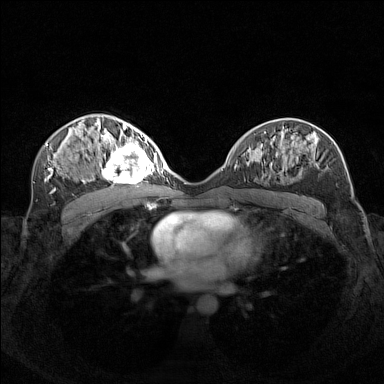
Breast MRI (dynamic contrast-enhanced), one axial slice. Slice 83 of 160 in the series (ordered by position). Dynamic contrast-enhanced series, time point 2 of 7 at this slice position (early post-contrast). 1.5 T. TE 1.8 ms, TR 5 ms. 1 mm slice thickness. 384 × 384 image matrix. Female patient.
Outlined on this slice (semi-automatic segmentation, software-assisted and operator-edited):
- enhancing-tissue mask used for the functional tumour volume (all voxels passing the contrast-enhancement thresholds inside the analysis volume; usually the tumour): bounding box (x1, y1, x2, y2) in pixels: (99, 140, 156, 183)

★ ★ ★ ★ ★

▶ [EXERCISE DESCRIPTION]
Apart from its pictures, the material above should be repeated exactly.

▶ [ANSWER TO THIS PROBLEM]
Breast MRI (dynamic contrast-enhanced), one axial slice. Slice 83 of 160 in the series (ordered by position). Dynamic contrast-enhanced series, time point 2 of 7 at this slice position (early post-contrast). 1.5 T. TE 1.8 ms, TR 5 ms. 1 mm slice thickness. 384 × 384 image matrix. Female patient.
Outlined on this slice (semi-automatic segmentation, software-assisted and operator-edited):
- enhancing-tissue mask used for the functional tumour volume (all voxels passing the contrast-enhancement thresholds inside the analysis volume; usually the tumour): bounding box (x1, y1, x2, y2) in pixels: (99, 140, 156, 183)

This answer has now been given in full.